**Passage for review**
****
Home Prices Rise
HOME PRICES RISE AS INVENTORY CRUNCH CONTINUES
Home prices rose in September as inventory remains challenged, according to a new report from Realtor.com. Active inventory remained below pre–pandemic levels, although the number of homes for sale increased month-over-month, contrary to typical seasonal trends but attributable to the unusual bump in new listings in August.
Realtor.com’s Monthly Housing Trends Report for September found that the median listing price grew by 0.4% to $430,000, up 37.5% from 2019. Active listings were down 4%, and down 42.7% from 2019. New listings fell 9.1%, and were down 21% from 2019. Median days on the market rose by 1 day to 48, down 14 days from 2019. The share of active listings with price reductions dropped 2.5 percentage points to 17.8%, up 0.3 percentage points from 2019.
- All regions saw active listing prices in larger metros increase on average, but Northeastern metros saw the highest annual growth rate (+10%).
- Prices in Los Angeles (+23.8%), San Diego (+18.2%), and Richmond (+15%) saw the biggest increases among large metros, predominantly due to larger and more expensive homes coming on the market in these areas. Larger Southern metros saw the lowest listing price growth rate among the regions (3.1%).
****
**Entries provided**

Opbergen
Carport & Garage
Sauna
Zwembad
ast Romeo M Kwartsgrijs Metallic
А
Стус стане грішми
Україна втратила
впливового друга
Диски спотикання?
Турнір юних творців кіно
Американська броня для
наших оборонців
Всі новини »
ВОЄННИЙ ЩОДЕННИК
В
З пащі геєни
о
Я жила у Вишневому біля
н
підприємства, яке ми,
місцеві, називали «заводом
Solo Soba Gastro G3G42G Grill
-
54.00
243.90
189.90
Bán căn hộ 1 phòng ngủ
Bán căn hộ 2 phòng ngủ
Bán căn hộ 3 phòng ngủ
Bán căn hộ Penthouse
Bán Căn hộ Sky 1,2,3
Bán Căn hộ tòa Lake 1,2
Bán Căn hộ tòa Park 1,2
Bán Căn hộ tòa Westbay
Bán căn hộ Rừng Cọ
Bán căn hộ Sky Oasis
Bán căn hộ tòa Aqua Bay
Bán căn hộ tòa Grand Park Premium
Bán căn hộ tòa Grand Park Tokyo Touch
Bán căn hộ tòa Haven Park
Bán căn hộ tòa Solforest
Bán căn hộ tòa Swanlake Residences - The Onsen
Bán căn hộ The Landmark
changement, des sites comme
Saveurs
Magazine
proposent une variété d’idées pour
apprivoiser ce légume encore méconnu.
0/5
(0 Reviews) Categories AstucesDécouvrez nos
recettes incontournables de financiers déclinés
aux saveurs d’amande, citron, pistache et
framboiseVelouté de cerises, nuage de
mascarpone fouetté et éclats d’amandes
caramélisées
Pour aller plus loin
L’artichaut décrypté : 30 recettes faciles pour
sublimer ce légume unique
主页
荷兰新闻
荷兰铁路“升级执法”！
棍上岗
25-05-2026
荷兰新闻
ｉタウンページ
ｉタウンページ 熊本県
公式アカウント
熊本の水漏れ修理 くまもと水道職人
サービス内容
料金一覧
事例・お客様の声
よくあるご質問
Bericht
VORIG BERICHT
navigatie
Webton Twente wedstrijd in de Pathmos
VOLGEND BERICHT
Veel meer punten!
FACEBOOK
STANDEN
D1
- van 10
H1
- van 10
****
**What to do**
- A) List every measure the article on rising home prices gives figures for from Realtor.com's September Monthly Housing Trends Report, in the paragraph that begins "Realtor.com's Monthly Housing Trends Report".
- B) Continue the article on rising home prices, starting after its last sentence.

**Exercise responses**
- A)
- Median listing price
- Active listings
- New listings
- Median days on the market
- Share of active listings with price reductions

- B)
- Among the largest 50 metros, only eight saw their median list price decline, led by San Antonio (-2.8%), Memphis (-2.1%), and Houston (-1.5%).
- Nationally, the share of homes with price reductions decreased from 20.2% last year to 17.8% this year and remains below 2017-2019 levels on average.
- 14 of the 50 large metros saw the share of price reductions increase compared to last September, predominantly in the South and Midwest. Memphis saw the greatest increase (+6 percentage points), followed by Indianapolis (+4.4), and San Antonio (+3.4).
- Pending listings fell -12.2% from the same time last year, more than August’s -11.5% decline due in part to higher mortgage rates in July and August, but significantly better than December’s peak decline (-36.9% year-over-year).
- In the 50 largest metro areas, the number of homes for sale is -41.9% below pre-pandemic levels. Inventory decreased in 36 out of 50 of the largest metros compared to last year, although some Southern metros saw significant growth, such as Memphis (+35.6%), New Orleans (28.4%) and San Antonio (24.4%).
- Among the top 50 metros, San Antonio (+4.4%), and Buffalo (+2.1%) saw new listings increase. Declines in newly listed homes were greatest in Las Vegas (-31.7%), New York (-23.6%) and Detroit (-21.9%).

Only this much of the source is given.